Hic et Nunc

This is my pencil cup from Stone Ridge, a Sacred Heart all-girls school I attended from 5th to 7th grade and then again from 9th to 10th grade. The school motto, hic et nunc, means "here and now." I have had this pencil cup for thirty-five years but have yet examine why a Catholic school would stress here and now, instead of there and then. There and then seems to me a more apt motto if you are thinking about there (heaven) and then (the eternity after the now). Not until I began studying clouds--so ephemeral, so transient, so very not here or now--did I start thinking about the motto on my pencil cup or wondering about the three symbols in the shield. I think I can figure out the candle and the hearts, but the hooka in the upper right section is a bit troubling.

I think of myself as a here and now kind of person, which, in terms of spirituality, means I don't hold much stock in heaven of the afterlife. These ideas keep me from focussing on and rejoicing in the heaven at hand, the life that is now. Heaven may be an incentive, but I think it serves as a disincentive for efforts here on Earth. We can behave badly here, be forgiven, and enjoy a better place afterward. A place in the clouds.

Clouds are the antithesis of hic et nunc.

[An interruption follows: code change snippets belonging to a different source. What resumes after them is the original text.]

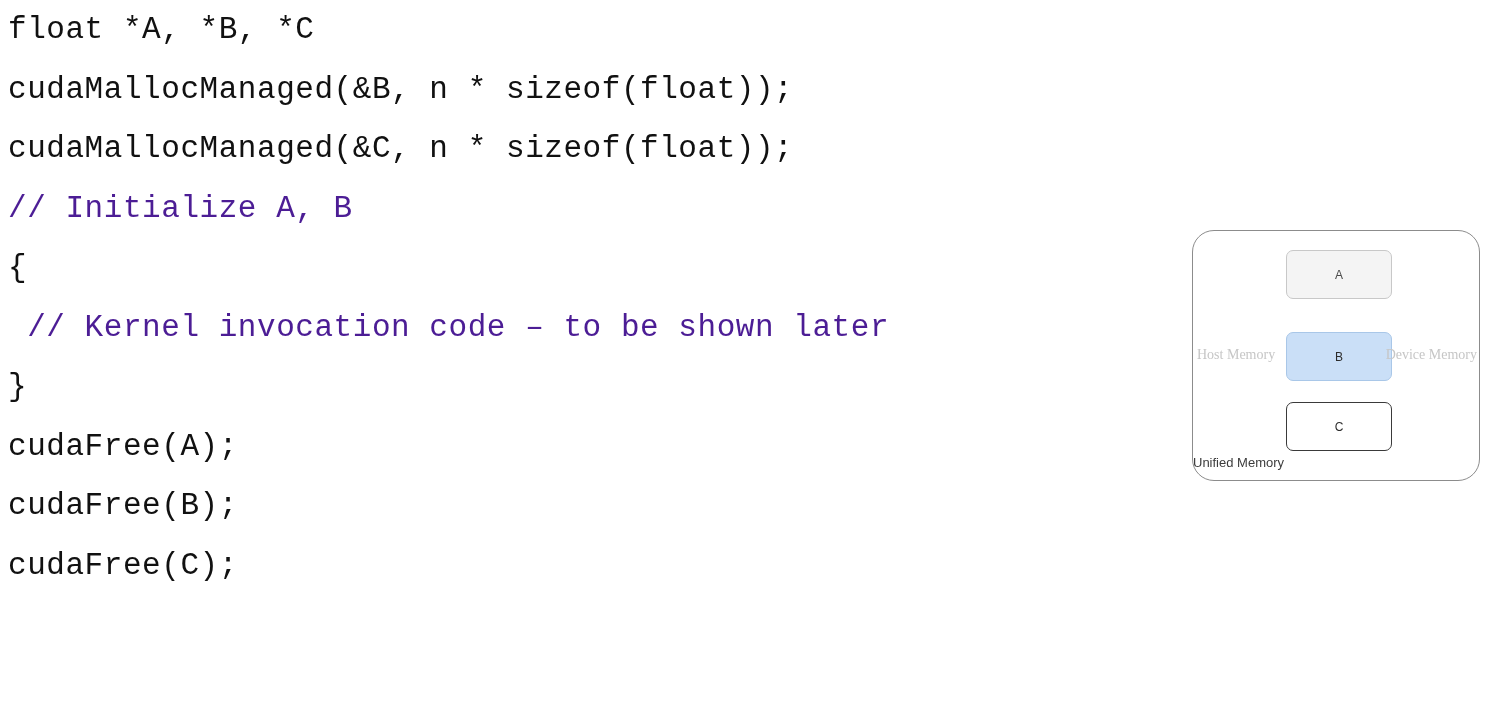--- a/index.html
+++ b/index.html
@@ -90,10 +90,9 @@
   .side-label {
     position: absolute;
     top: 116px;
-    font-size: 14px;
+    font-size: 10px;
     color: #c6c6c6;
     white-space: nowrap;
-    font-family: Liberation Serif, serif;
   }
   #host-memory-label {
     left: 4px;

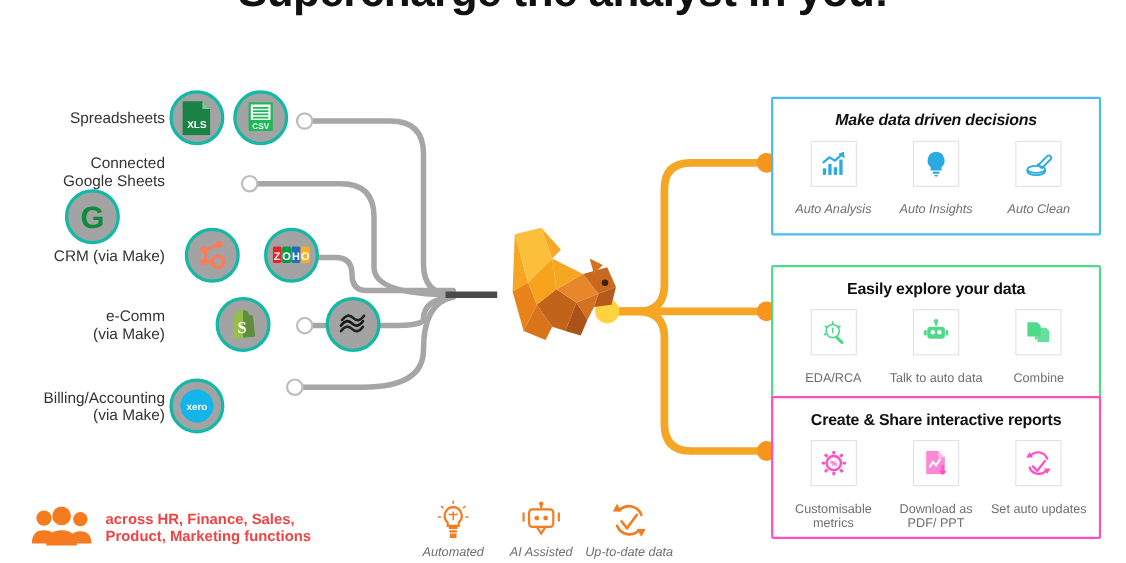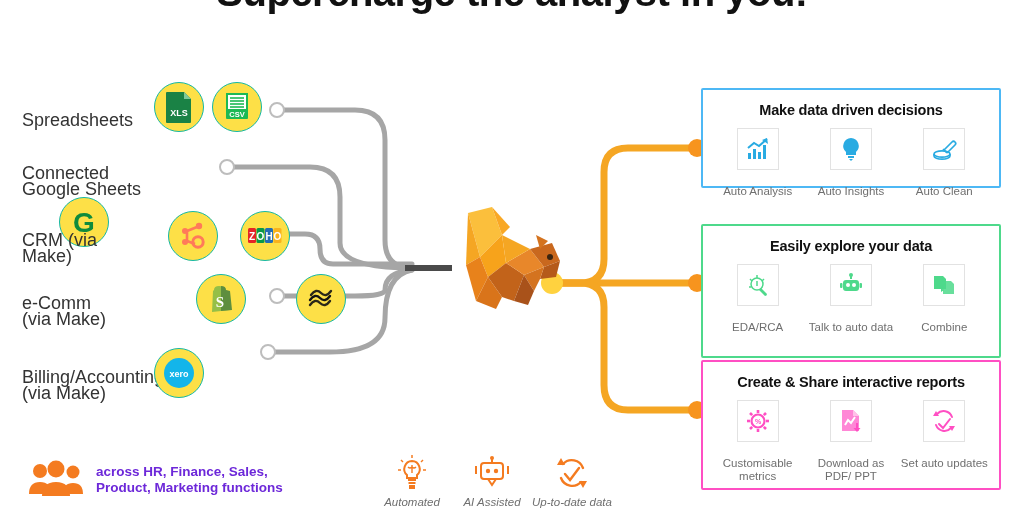--- a/index.html
+++ b/index.html
@@ -20,8 +20,8 @@
   
   .src-row{position:absolute;display:flex;align-items:center;}
   .src-label{
-    font-size:18px;line-height:16px;color:#333;font-weight:400;
-    width:128px;text-align:left;padding-right:4px;margin-top:25px;
+    font-size:14px;line-height:16px;color:#333;font-weight:400;
+    width:128px;text-align:right;padding-right:4px;
   }
   .chip{
     width:50px;height:50px;border-radius:50%;background:#fde047;

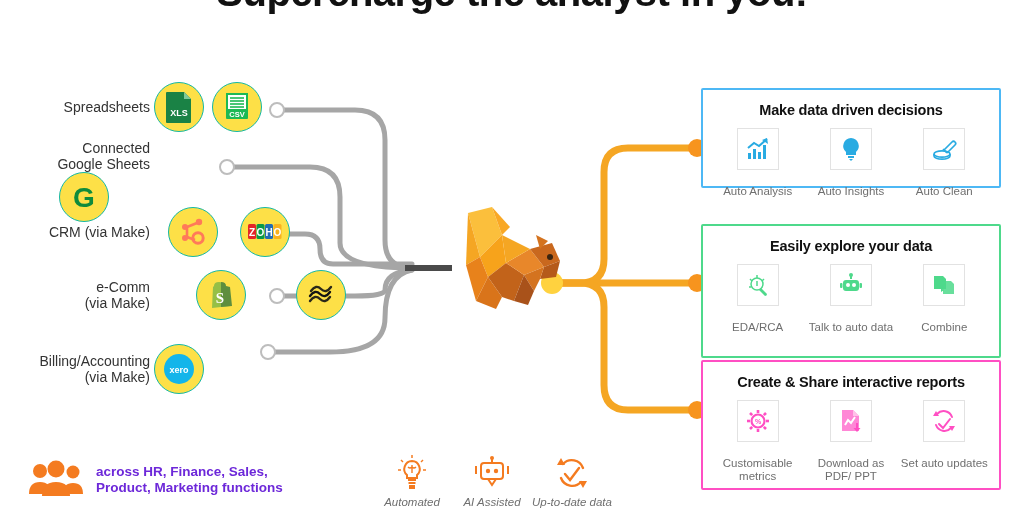--- a/index.html
+++ b/index.html
@@ -24,8 +24,8 @@
     width:128px;text-align:right;padding-right:4px;
   }
   .chip{
-    width:50px;height:50px;border-radius:50%;background:#fde047;
-    border:1px solid #14b8a6;box-sizing:border-box;
+    width:50px;height:50px;border-radius:50%;background:#a3a3a3;
+    border:3px solid #14b8a6;box-sizing:border-box;
     display:flex;align-items:center;justify-content:center;margin-right:8px;
     flex:0 0 auto;
   }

They are here, there, and everywhere...now and then. And sometimes they are not. A single cell of a cumulus cloud--is said to last five minutes. That's not much nunc. And, after a year of looking at and studying clouds, I am not sure I could say where exactly they are. In terms of hic, they are elusive. When you spend much time in the company of clouds, you start feeling more grounded, rooted, solid, even slothful. You have to stand still or sit still in order to fully appreciate how dynamic clouds are. You have to be very hic et nunc. Eventually--and I am not quite there yet--you get a glimpse of the stillness in the roiling, sweeping, restlessness of clouds.